All three people last night reacted very strongly to the film, but it was the assessment of the doctor and psychotherapist which left the strongest impression on me. Both were really impressed by our filmmaking, by the dramatic curve and the mood the film creates. They also felt that FORGETTING DAD is an excellent portrait of how a personality can become disturbed and what happens to families in such situations. In fact, the psychotherapist could imagine using the film in the training of psychotherapists precisely because of all the issues involving family dynamics which the film raises.
During the course of the evening, we got to talking about the rapid increase in the number of people going to some form of psychotherapy or another and the shortage of therapists here in Berlin. What does all this say about the culture we live in now? Too much pressure to succeed leading to an increase in the number of people suffering from depression? Definitely. That’s what the doctors had to say. But they were also quick to add that studies have shown that psychotheraphy is a more cost-effective way of treating many patients who spend years running from one specialist to another for various ailments which are caused by a mental disturbance. The psychotherapist spoke about how these visits to specialists decrease during the course of therapy as the physical symptoms go away.

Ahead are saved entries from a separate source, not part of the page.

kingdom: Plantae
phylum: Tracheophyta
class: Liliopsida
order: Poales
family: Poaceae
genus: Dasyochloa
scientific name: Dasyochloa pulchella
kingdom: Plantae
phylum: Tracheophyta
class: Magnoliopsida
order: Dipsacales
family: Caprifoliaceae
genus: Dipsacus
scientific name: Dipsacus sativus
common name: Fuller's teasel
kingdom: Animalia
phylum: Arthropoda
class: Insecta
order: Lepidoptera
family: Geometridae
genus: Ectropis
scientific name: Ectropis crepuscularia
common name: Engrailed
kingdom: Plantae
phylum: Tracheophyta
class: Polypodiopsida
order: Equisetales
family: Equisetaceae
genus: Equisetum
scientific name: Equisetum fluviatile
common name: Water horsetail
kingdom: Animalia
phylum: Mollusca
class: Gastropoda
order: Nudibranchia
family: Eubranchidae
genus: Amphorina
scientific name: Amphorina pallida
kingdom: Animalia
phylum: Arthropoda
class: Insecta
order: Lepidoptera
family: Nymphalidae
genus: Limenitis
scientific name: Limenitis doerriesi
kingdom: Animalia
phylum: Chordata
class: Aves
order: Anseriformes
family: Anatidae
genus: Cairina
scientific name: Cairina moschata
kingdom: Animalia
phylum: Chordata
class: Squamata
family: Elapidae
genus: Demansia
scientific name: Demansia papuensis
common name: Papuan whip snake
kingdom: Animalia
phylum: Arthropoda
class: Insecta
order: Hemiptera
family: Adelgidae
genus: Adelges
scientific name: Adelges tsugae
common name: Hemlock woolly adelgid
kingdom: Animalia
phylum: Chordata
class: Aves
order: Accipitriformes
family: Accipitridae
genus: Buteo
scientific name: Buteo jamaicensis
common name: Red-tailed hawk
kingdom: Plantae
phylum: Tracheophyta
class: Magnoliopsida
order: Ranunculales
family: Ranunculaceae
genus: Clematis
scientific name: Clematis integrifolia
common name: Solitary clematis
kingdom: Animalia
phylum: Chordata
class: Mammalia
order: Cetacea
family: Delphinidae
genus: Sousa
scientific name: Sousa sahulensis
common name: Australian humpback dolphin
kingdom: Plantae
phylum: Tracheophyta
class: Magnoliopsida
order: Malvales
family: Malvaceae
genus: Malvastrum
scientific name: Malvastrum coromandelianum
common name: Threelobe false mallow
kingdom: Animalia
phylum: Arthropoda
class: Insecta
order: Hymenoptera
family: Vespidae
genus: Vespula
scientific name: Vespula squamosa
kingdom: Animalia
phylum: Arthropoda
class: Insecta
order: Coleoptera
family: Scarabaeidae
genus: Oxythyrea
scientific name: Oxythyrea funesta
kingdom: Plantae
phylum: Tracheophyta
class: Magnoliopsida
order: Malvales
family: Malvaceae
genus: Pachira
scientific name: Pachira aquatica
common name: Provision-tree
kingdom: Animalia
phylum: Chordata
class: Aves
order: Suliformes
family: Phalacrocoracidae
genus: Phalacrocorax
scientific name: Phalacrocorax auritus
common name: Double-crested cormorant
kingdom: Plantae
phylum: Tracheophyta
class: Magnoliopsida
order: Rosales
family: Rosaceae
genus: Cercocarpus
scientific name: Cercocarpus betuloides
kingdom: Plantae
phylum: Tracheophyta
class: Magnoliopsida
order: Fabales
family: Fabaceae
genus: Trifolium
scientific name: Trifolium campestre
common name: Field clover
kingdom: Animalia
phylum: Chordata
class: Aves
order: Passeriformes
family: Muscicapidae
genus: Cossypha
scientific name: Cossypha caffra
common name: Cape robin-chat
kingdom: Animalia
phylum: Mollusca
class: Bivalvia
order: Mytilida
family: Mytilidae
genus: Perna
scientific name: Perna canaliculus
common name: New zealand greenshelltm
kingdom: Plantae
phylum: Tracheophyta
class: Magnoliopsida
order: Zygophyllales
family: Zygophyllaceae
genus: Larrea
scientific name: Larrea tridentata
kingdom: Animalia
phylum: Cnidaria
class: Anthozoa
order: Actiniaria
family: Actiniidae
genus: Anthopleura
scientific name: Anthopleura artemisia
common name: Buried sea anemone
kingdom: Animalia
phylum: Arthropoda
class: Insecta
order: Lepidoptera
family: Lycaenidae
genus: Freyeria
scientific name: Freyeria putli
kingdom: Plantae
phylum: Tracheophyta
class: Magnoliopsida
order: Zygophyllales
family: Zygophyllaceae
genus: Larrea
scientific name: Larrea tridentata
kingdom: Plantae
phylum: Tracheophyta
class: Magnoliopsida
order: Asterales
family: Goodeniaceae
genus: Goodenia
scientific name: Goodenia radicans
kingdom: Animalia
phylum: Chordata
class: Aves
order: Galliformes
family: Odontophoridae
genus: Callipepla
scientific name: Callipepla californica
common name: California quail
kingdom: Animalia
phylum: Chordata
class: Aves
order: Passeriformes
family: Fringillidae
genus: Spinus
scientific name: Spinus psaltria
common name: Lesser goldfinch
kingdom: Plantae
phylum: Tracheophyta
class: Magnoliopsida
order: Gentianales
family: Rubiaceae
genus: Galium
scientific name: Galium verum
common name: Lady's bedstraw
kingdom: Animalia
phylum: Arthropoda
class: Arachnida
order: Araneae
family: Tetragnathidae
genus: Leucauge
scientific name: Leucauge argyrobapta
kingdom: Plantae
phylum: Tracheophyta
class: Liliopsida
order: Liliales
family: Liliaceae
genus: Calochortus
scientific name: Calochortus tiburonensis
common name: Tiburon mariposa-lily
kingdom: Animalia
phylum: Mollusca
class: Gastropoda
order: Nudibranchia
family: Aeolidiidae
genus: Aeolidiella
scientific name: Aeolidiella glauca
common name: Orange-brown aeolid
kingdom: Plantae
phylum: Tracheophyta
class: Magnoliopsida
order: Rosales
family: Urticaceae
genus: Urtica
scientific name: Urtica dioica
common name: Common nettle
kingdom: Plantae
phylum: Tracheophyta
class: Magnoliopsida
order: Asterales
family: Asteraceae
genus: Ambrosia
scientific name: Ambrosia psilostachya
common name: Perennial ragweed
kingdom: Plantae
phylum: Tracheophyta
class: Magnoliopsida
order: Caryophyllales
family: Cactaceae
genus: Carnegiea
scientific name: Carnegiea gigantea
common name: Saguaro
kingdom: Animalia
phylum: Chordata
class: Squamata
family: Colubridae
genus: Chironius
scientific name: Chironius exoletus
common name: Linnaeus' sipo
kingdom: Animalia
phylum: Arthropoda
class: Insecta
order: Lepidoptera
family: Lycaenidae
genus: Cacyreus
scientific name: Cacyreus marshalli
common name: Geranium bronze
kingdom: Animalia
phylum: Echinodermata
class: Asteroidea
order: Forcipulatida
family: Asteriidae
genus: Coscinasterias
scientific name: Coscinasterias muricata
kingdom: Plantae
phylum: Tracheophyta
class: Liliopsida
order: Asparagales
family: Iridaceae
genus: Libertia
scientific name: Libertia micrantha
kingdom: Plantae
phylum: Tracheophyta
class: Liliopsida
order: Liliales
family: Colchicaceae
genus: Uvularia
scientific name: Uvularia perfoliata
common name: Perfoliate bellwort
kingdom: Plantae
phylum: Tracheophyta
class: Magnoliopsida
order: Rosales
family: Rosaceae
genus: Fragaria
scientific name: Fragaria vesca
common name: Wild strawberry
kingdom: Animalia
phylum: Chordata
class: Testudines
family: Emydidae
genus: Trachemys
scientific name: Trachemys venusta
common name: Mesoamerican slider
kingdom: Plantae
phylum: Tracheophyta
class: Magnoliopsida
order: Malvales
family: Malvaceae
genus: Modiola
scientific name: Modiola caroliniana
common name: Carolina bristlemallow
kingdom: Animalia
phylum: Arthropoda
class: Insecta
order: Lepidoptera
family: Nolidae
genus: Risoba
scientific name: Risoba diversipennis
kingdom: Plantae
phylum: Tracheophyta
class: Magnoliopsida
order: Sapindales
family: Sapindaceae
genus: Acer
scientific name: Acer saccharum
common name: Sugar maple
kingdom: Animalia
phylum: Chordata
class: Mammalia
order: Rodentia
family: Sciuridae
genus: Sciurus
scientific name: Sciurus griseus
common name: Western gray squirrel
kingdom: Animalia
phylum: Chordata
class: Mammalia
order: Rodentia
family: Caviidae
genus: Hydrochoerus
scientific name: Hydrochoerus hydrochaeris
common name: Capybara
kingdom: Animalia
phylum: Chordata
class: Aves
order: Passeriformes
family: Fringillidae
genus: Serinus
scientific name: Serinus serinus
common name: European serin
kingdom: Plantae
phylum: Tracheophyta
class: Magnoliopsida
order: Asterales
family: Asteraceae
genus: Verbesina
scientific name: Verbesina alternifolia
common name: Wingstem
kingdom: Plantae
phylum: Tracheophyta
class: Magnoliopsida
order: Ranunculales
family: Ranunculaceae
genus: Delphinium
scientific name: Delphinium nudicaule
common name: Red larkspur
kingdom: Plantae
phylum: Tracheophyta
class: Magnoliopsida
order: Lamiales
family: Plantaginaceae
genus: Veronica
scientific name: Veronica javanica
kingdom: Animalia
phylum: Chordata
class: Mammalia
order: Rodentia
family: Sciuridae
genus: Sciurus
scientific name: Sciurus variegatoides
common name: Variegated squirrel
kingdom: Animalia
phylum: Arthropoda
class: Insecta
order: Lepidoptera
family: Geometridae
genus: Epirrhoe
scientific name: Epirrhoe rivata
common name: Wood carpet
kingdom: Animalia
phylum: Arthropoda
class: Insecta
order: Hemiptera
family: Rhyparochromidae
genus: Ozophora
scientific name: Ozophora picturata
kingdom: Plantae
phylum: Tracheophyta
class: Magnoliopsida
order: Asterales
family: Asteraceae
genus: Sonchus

This all led to speculation about the physical ailments which still plague my father: his equilibrium problems and ongoing complaints about pain in his brain stem, especially since his heart attack four years ago. Both experts were convinced by the ‘dissociative disorder’ diagnosis we discovered in the doctors’ reports while making the film. Physical ailments are simply part of the illness.
The psychotherapist considered my father’s illness much too severe to ‘heal’ in the 2-3 years that the doctors said it would take back then, and suggested that such unrealistic assessments are often arrived at through pressure from insurance companies that don’t want to pay for their sick patients any longer than they deem necessary. All this financial stuff was such a mess back then that I still don’t really know what to make of it all. The point is, according to the psychotherapist, if my father had wanted to get better, he could have. But something really deep inside him resisted and continues to repress unwanted memories. A lot of us think all the efforts my father (unconsciously) expends upon keeping ‘Old Richard’ at bay is what led to his heart attack and rapid aging.
Mental illness remains a tabu topic, but things are changing in this regard. There is definitely more public dialogue about the matter than twenty years ago, when my father’s amnesia began. I hope this trend continues, and that other families which find themselves in a similar situation as mine are better able to talk about it and help their loved one than we were. Maybe FORGETTING DAD can play some kind of role in instigating more dialogue. This has been my hope all along. Mental illness is horrifying enough, and even worse when you’re left alone as either the sick one or a family member and don’t know where to turn for help.